I wouldn't complain if a better server-side language came around (not a big fan of Ruby's syntax, but Google's Go looks enticing), but until then, I've built incredibly complex apps in PHP, and rarely do I run into a limitation of the language. My biggest issue in the past was the lack of namespaces, and 5.3 has those.

I think the best thing you could do to get a new language as popular as PHP isn't to evangelize, or even to make the language dead simple, but make it dead simple for administrators to add support to a typical shared hosting environment.

4 comments

PHP's amenability to shared hosting environments is an advantage I failed to mention.

I'm pretty much in the same place as you with regards to PHP: I know it like the back of my hand and everything and everybody works with it. But the code is ugly compared to other languages and I really want method chaining, dammit. Plus, of course, I don't want to have to write an MVC framework every time I want to do something.

Unless you're being more specific than I think you are, PHP5 has basic support for method chaining, I use it all the time.
I use structures like this in PHP5 all the time:

  $object->doThis()->doThat()->doTheOther();
But maybe he is referring to method chaining using PHP's built-in functions. There isn't a way that I'm aware of to do the following (short of wrapping the built-in functions with your own classes):

  $string->preg_replace("/[^A-Za-z]+/","_")->trim()->upper();
Precisely what I meant, thanks for clarifying.
But this is not method chaining, that's simple function nesting, and can easily be done as:

$string = preg_replace("/[^A-Za-z]+/","_", trim(upper($string)));

Or am I missing your point?

Re: MVC re-writing. I settled on Zend Framework and havn't looked back. http://framework.zend.com/ (link added)
> I really want method chaining, dammit

What? We've been doing code like:

    filter('user')
        ->first_name->like('bob')
        ->age->equals('22')
        ->order_by->created->desc
        ->find();
Since 5.2.x
Method-chaining has been there for a while.

I keep happening upon projects with their own craptacular homebrew MVC framework, and their own abysmal homebrew caching.

Fix is a swap for yii and memcached -- feel free to choose your faves.
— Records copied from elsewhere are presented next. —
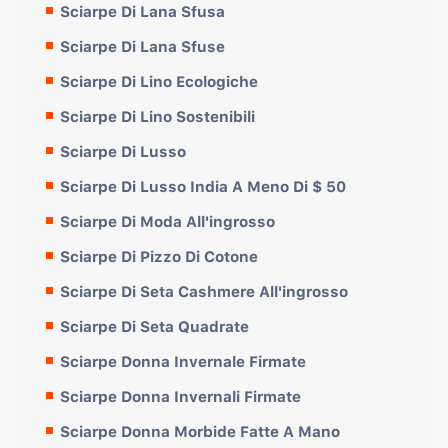
Sciarpe Di Lana Sfusa
Sciarpe Di Lana Sfuse
Sciarpe Di Lino Ecologiche
Sciarpe Di Lino Sostenibili
Sciarpe Di Lusso
Sciarpe Di Lusso India A Meno Di $ 50
Sciarpe Di Moda All'ingrosso
Sciarpe Di Pizzo Di Cotone
Sciarpe Di Seta Cashmere All'ingrosso
Sciarpe Di Seta Quadrate
Sciarpe Donna Invernale Firmate
Sciarpe Donna Invernali Firmate
Sciarpe Donna Morbide Fatte A Mano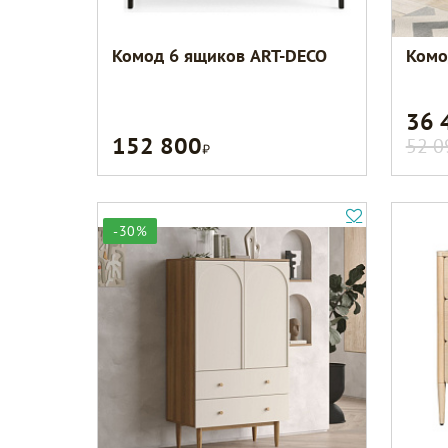
Комод 6 ящиков ART-DECO
Комо
36 
152 800
Р
52 0
-30%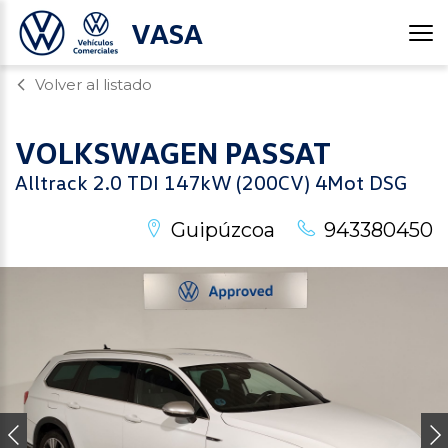
VASA
Volver al listado
VOLKSWAGEN
PASSAT
Alltrack 2.0 TDI 147kW (200CV) 4Mot DSG
Guipúzcoa
943380450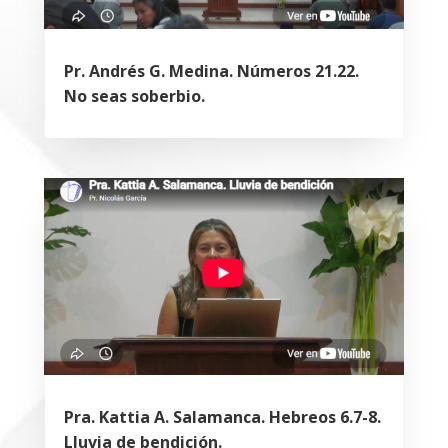
Pr. Andrés G. Medina. Números 21.22.
No seas soberbio.
Pra. Kattia A. Salamanca. Hebreos 6.7-8.
Lluvia de bendición.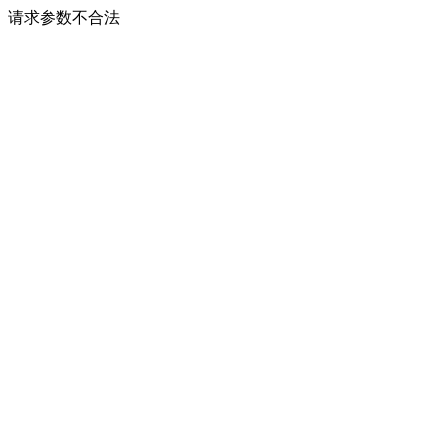
请求参数不合法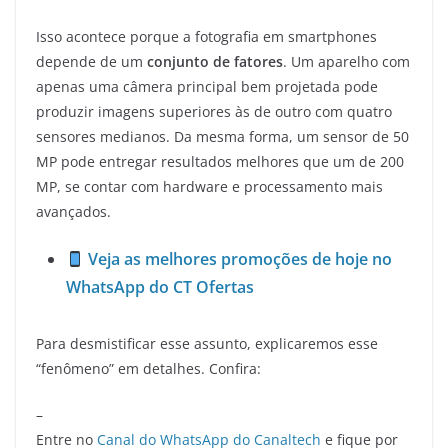
Isso acontece porque a fotografia em smartphones
depende de um
conjunto de fatores
. Um aparelho com
apenas uma câmera principal bem projetada pode
produzir imagens superiores às de outro com quatro
sensores medianos. Da mesma forma, um sensor de 50
MP pode entregar resultados melhores que um de 200
MP, se contar com hardware e processamento mais
avançados.
Veja as melhores promoções de hoje no
WhatsApp do CT Ofertas
Para desmistificar esse assunto, explicaremos esse
“fenômeno” em detalhes. Confira:
–
Entre no
Canal do WhatsApp do Canaltech
e fique por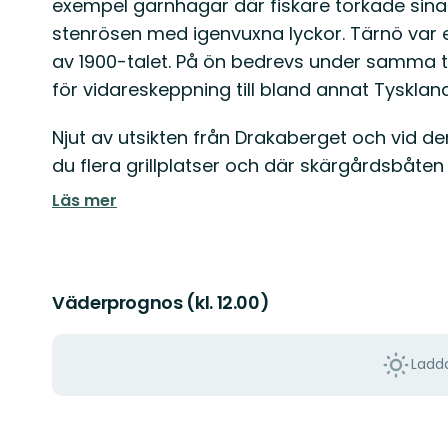
exempel garnhagar där fiskare torkade sin
stenrösen med igenvuxna lyckor. Tärnö var en
av 1900-talet. På ön bedrevs under samma t
för vidareskeppning till bland annat Tyskland
Njut av utsikten från Drakaberget och vid de
du flera grillplatser och där skärgårdsbåten lä
Läs mer
Väderprognos (kl. 12.00)
Ladda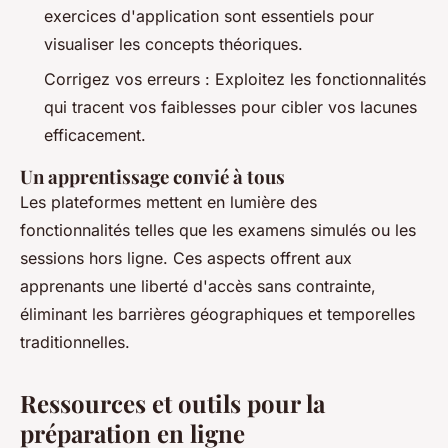
exercices d'application sont essentiels pour
visualiser les concepts théoriques.
Corrigez vos erreurs : Exploitez les fonctionnalités
qui tracent vos faiblesses pour cibler vos lacunes
efficacement.
Un apprentissage convié à tous
Les plateformes mettent en lumière des
fonctionnalités telles que les examens simulés ou les
sessions hors ligne. Ces aspects offrent aux
apprenants une liberté d'accès sans contrainte,
éliminant les barrières géographiques et temporelles
traditionnelles.
Ressources et outils pour la
préparation en ligne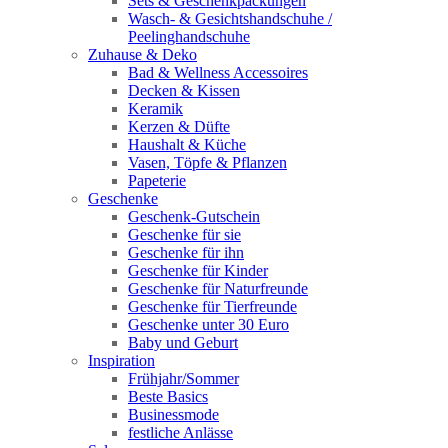
Sets & Geschenkpackungen
Wasch‑ & Gesichtshandschuhe /
Peelinghandschuhe
Zuhause & Deko
Bad & Wellness Accessoires
Decken & Kissen
Keramik
Kerzen & Düfte
Haushalt & Küche
Vasen, Töpfe & Pflanzen
Papeterie
Geschenke
Geschenk-Gutschein
Geschenke für sie
Geschenke für ihn
Geschenke für Kinder
Geschenke für Naturfreunde
Geschenke für Tierfreunde
Geschenke unter 30 Euro
Baby und Geburt
Inspiration
Frühjahr/Sommer
Beste Basics
Businessmode
festliche Anlässe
something tells me you don't know what method chaining is
Yeah, any replacement will need to be _everywhere_. No-one talks about PHP deployment issues, because it's literally everywhere. You have to build your own server if you want one _without_ php. That's it's killer feature.
while it's a terribly designed language, I've longed stopped hating it. I know all of it's quirks, and I know all of it's work arounds, and the density of support it has can't be beat.

Stockholm Syndrome?

Oh yeah, it's totally like being violently threatened and abused by terrorists. That's a perfectly reasonable analogy.

Seriously, when you've been programming long enough, you really stop caring about programming languages. I could build a huge project in VB.Net or ColdFusion if I had to at this point. If there's good reasons for why a language should be used (and PHP has plenty of them that are external to the language itself), then it's immaterial to me.

5.3 has namespaces? Awesome :)
Yes, but in true PHP fashion they're just slightly ugly. :)

namespace my\name;

$c = new \my\name\MyClass;

Leave it to PHP to look up to MS-DOS for inspiration.
Ug. I thought you were joking. Now I'm sad for humanity.